PUBLISHED: 00:45 23 June 2005 | UPDATED: 05:57 02 March 2010

A SUFFOLK councillor has denied using racial language – claiming his words came from Star Wars rather than the days of slavery.

Keith Myers-Hewitt, who was elected on to Suffolk County Council in May as a Conservative for Stowmarket, has denied using disrespectful language during a visit to his home town library last July.

A SUFFOLK councillor has denied using racial language – claiming his words came from Star Wars rather than the days of slavery.

Keith Myers-Hewitt, who was elected on to Suffolk County Council in May as a Conservative for Stowmarket, has denied using disrespectful language during a visit to his home town library last July.

He appeared before an Adjudication Panel yesterday after his words were reported by a library assistant.

Ursula Scott, an enquiry officer at the library, told the Panel – meeting at Ufford Park Hotel – that Mr Myers-Hewitt had visited the library shortly after it opened on July 7 last year.

She said he seemed to be rather annoyed because there was a fine to pay on one of his wife's books.

There were few people in the library at the time, but there were two afro-Caribbean men at computer terminals and an Asian couple on two other terminals.

Mrs Scott said Mr Myers-Hewitt glanced towards the people on the computer and said: "Have the aliens landed or is it just an invasion of darkies?"

Under cross-examination from Helen Booth, counsel for Mr Myers-Hewitt, Mrs Scott insisted that was what he said.

Miss Booth suggested the word had been "dark side" in a reference to the Star Wars films.

But Mrs Scott said: "I am absolutely certain those were his words. I was shocked to hear them, especially from someone in his position."

Mr Myers-Hewitt was – and remains – a member of Stowmarket Town Council.

Mrs Scott told her manager, Francis Law, about the incident, and also told her husband who sent a complaint to the town council.

When they failed to get a response they contacted Labour councillor Ron Snell and shortly afterwards the town council took up the complaint.

Mr Myers-Hewitt, 74, a former chairman of the Bury St Edmunds Conservative Association, told the tribunal he would never use the word "darkie."

He felt the library staff had misunderstood him when he visited the library on an earlier occasion and had commented to his wife about how full it had been.

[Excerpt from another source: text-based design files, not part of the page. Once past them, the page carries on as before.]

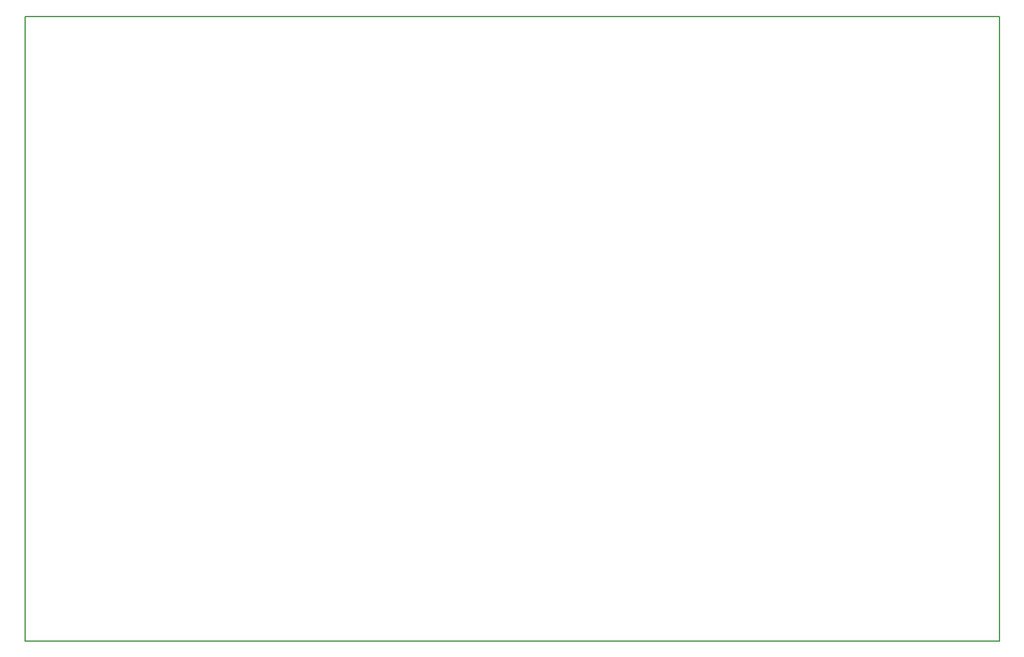
<source format=gbr>
G04 #@! TF.FileFunction,Profile,NP*
%FSLAX46Y46*%
G04 Gerber Fmt 4.6, Leading zero omitted, Abs format (unit mm)*
G04 Created by KiCad (PCBNEW 4.0.7) date 06/14/18 13:46:53*
%MOMM*%
%LPD*%
G01*
G04 APERTURE LIST*
%ADD10C,0.100000*%
%ADD11C,0.150000*%
G04 APERTURE END LIST*
D10*
D11*
X49530000Y-115570000D02*
X184150000Y-115570000D01*
X184150000Y-115570000D02*
X184150000Y-29210000D01*
X49530000Y-29210000D02*
X184150000Y-29210000D01*
X49530000Y-29210000D02*
X49530000Y-115570000D01*
M02*

</source>
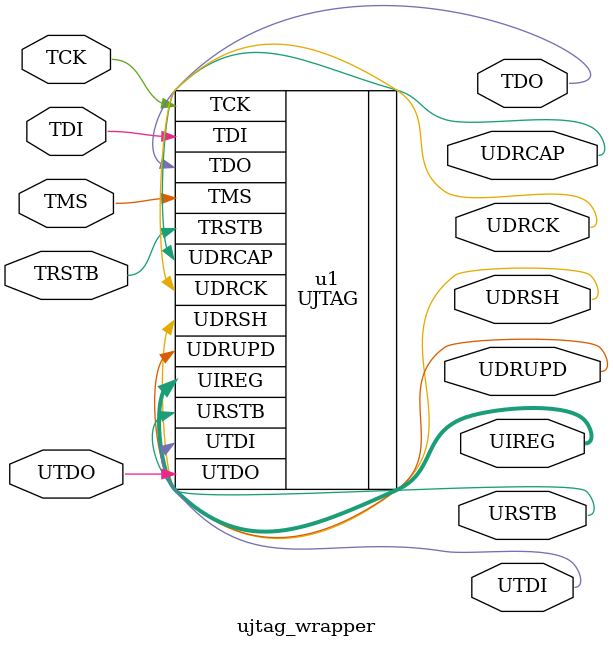
<source format=sv>

module ujtag_wrapper (

		// JTAG
		input   TRSTB,
		input   TMS,
		input   TDI,
		input   TCK,
		output  TDO,

		// User JTAG
		output  [7:0] UIREG,
		output  URSTB,
		output  UDRCAP,
		output  UDRSH,
		output  UDRUPD,
		output  UDRCK,
		output  UTDI,
		input   UTDO

	);

	UJTAG u1 (
		// JTAG
		.TRSTB  (TRSTB   ),
		.TCK    (TCK     ),
		.TMS    (TMS     ),
		.TDI    (TDI     ),
		.TDO    (TDO     ),

		// User JTAG
		.UIREG  (UIREG   ),
		.URSTB  (URSTB   ),
		.UDRCAP (UDRCAP  ),
		.UDRSH  (UDRSH   ),
		.UDRUPD (UDRUPD  ),
		.UDRCK  (UDRCK   ),
		.UTDI   (UTDI    ),
		.UTDO   (UTDO    )
	);

endmodule

</source>
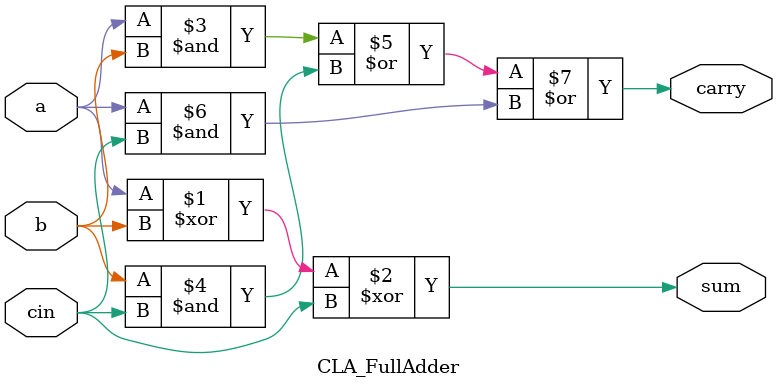
<source format=v>
module CLA_FullAdder
(
	input a,
	input b,
	input cin,
	output sum,
	output carry
);

assign sum = (a ^ b ^ cin);
assign carry = (a & b) | (b & cin) | (a & cin);

endmodule

</source>
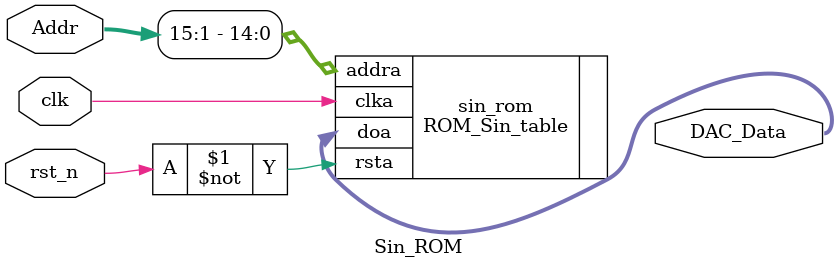
<source format=v>
module Sin_ROM 
# (parameter ADDR_WIDTH=16, DAC_WIDTH=12)
(
    input wire [ADDR_WIDTH-1:0] Addr,
    output wire [DAC_WIDTH-1:0] DAC_Data,
    input  wire rst_n,    
	input wire clk
); 
ROM_Sin_table sin_rom( .doa(DAC_Data), .addra(Addr[15:1]), .clka(clk), .rsta(~rst_n) );
endmodule //Sin_ROM
</source>
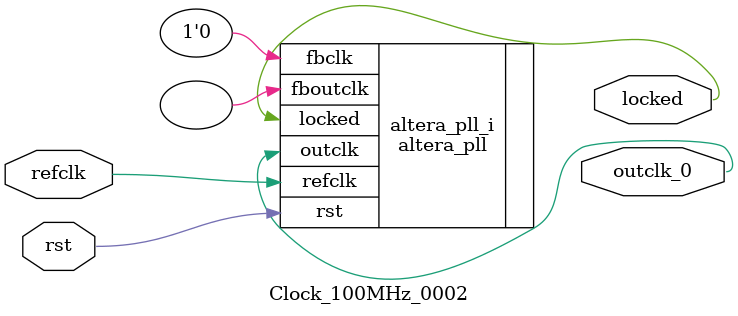
<source format=v>
`timescale 1ns/10ps
module  Clock_100MHz_0002(

	// interface 'refclk'
	input wire refclk,

	// interface 'reset'
	input wire rst,

	// interface 'outclk0'
	output wire outclk_0,

	// interface 'locked'
	output wire locked
);

	altera_pll #(
		.fractional_vco_multiplier("false"),
		.reference_clock_frequency("50.0 MHz"),
		.operation_mode("direct"),
		.number_of_clocks(1),
		.output_clock_frequency0("100.000000 MHz"),
		.phase_shift0("0 ps"),
		.duty_cycle0(50),
		.output_clock_frequency1("0 MHz"),
		.phase_shift1("0 ps"),
		.duty_cycle1(50),
		.output_clock_frequency2("0 MHz"),
		.phase_shift2("0 ps"),
		.duty_cycle2(50),
		.output_clock_frequency3("0 MHz"),
		.phase_shift3("0 ps"),
		.duty_cycle3(50),
		.output_clock_frequency4("0 MHz"),
		.phase_shift4("0 ps"),
		.duty_cycle4(50),
		.output_clock_frequency5("0 MHz"),
		.phase_shift5("0 ps"),
		.duty_cycle5(50),
		.output_clock_frequency6("0 MHz"),
		.phase_shift6("0 ps"),
		.duty_cycle6(50),
		.output_clock_frequency7("0 MHz"),
		.phase_shift7("0 ps"),
		.duty_cycle7(50),
		.output_clock_frequency8("0 MHz"),
		.phase_shift8("0 ps"),
		.duty_cycle8(50),
		.output_clock_frequency9("0 MHz"),
		.phase_shift9("0 ps"),
		.duty_cycle9(50),
		.output_clock_frequency10("0 MHz"),
		.phase_shift10("0 ps"),
		.duty_cycle10(50),
		.output_clock_frequency11("0 MHz"),
		.phase_shift11("0 ps"),
		.duty_cycle11(50),
		.output_clock_frequency12("0 MHz"),
		.phase_shift12("0 ps"),
		.duty_cycle12(50),
		.output_clock_frequency13("0 MHz"),
		.phase_shift13("0 ps"),
		.duty_cycle13(50),
		.output_clock_frequency14("0 MHz"),
		.phase_shift14("0 ps"),
		.duty_cycle14(50),
		.output_clock_frequency15("0 MHz"),
		.phase_shift15("0 ps"),
		.duty_cycle15(50),
		.output_clock_frequency16("0 MHz"),
		.phase_shift16("0 ps"),
		.duty_cycle16(50),
		.output_clock_frequency17("0 MHz"),
		.phase_shift17("0 ps"),
		.duty_cycle17(50),
		.pll_type("General"),
		.pll_subtype("General")
	) altera_pll_i (
		.rst	(rst),
		.outclk	({outclk_0}),
		.locked	(locked),
		.fboutclk	( ),
		.fbclk	(1'b0),
		.refclk	(refclk)
	);
endmodule


</source>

His son, a science fiction enthusiast, was staying with them and he had commented to his wife about the number of people using the computer terminals.

He said: "I said 'have the aliens landed, they've come from the dark side,' meaning the dark side of the moon."

He added, if anyone had felt offended by the comment he would have explained it to them.

Mr Myers-Hewitt accepted he had visited the library on July 7, but he was sure the visit with his wife when he made the comment was in early June while their son was staying with them.

He felt the incident had been picked up for political reasons.

There had been considerable press coverage – including an article in the satirical magazine Private Eye – and he felt that the Labour Party had used it to try to discredit him because they knew he was standing in the county council elections.

He said: "It is interesting that there has been no press coverage about this incident after the elections."

Since being elected to the county council, Mr Myers-Hewitt had received equal opportunity training which had been informative.

He said: "Until then I did not know that you should call people black rather than coloured – I had always thought it was the other way around.

"But I accept that, I don't want to cause any offence."